NARDO' - Emiliano parla di chiacchieroni? Guardasse a chi aveva accanto il giorno fatidico del taglio del nastro.
Misure improcastinabili per rilanciare il PTA di Nardo: ambulatorio chirurgia vascolare, nuova Tac, RSA.
L'inaugurazione dell'Unità di degenza territoriale, già attiva dallo scorso 4 febbraio, ha irritato non poco i cittadini di Nardò non fosse altro per la inopportuna presenza di colui che da sempre ha combattuto l'accordo siglato tra l'ex sindaco Risi e la Regione Puglia definendolo una pagliacciata e che ipotizzava fantomatiche aperture di reparti, punto nascita e centri di ricerca universitaria.
E' evidente che quando il presidente della regione Emiliano parla di "chiacchieroni" si riferisce all'attuale sindaco e non a colui che, con forte senso di responsabilità, ha formalizzato un protocollo d'intesa che prevedeva un Poliambulatorio di terzo livello per un'adeguato dignitoso progetto di assistenza sanitaria da garantire ad un bacino di utenza di oltre 90.000 abitanti.
Nessuno vuole sminuire l'utilità dei 15 posti letto di UDT che vanno a sostituire i posti di lungodegenza, ma ritengo che tre anni di legislatura rappresentano uno spazio temporale abbastanza sufficiente per Mellone per dare piena attuazione a tutte le improcastinabili misure e interventi previsti nell'accordo.

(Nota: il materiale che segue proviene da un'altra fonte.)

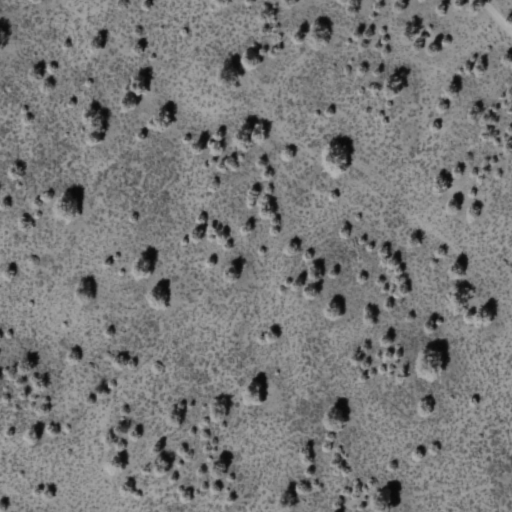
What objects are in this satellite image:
road: (494, 17)
road: (342, 179)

Se Mellone avesse avuto più a cuore la salute dei cittadini si sarebbe adoperato con la giusta tenacia e incisivita' per ottenere interventi che rivestono carattere di urgenza in termini di offerta sanitaria alla comunità di Nardò e quella dei centri limitrofi.

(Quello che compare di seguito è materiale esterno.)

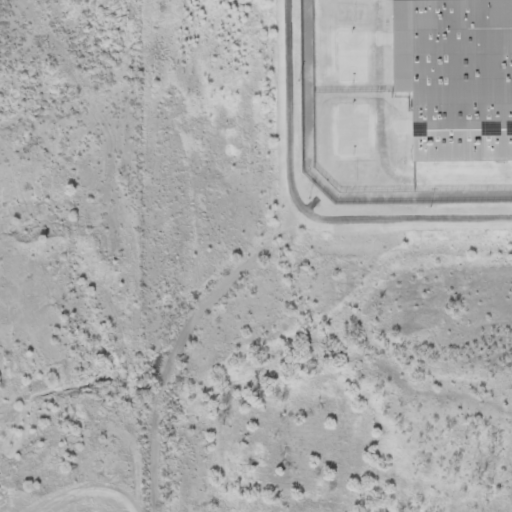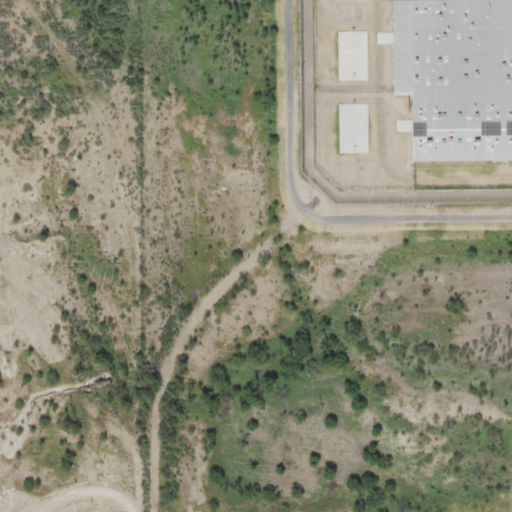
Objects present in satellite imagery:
building: (452, 77)
road: (185, 342)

Il rilancio e la definitiva attuazione del poliambulatorio di terzo livello passa attraverso un immediato potenziamento degli ambulatori specialistici, in particolare:
Aumento di ore di chirurgia ambulatoriale
Attivazione dell'ambulatorio di chirurgia vascolare ed ecodopplergrafia
Attivazione dei 25 posti letto di RSA(residenza assistenziale per anziani)
Acquisto e dotazione di una nuova TAC con aggiunta di una unita' medica per soddisfare le sempre piu' incalzanti richieste di pazienti.
Tutto ciò a più riprese è stato da noi chiesto e sollecitato, visto l'imperdonabile disinteresse di Mellone, impegnato su questioni solo da lui ritenute prioritarie rispetto alla salute dei cittadini.
Atteggiamento questo che disorienta e sconcerta sempre piu' i cittadini neretini che si aspettavamo sicuramente molto piu' di qualche sterile inaugurazione e altisonante annuncio da parte di colui che avrebbe dovuto cambiare in meglio la storia di Nardo', ma che fino ad ora ha cambiato solo se stesso, in peggio.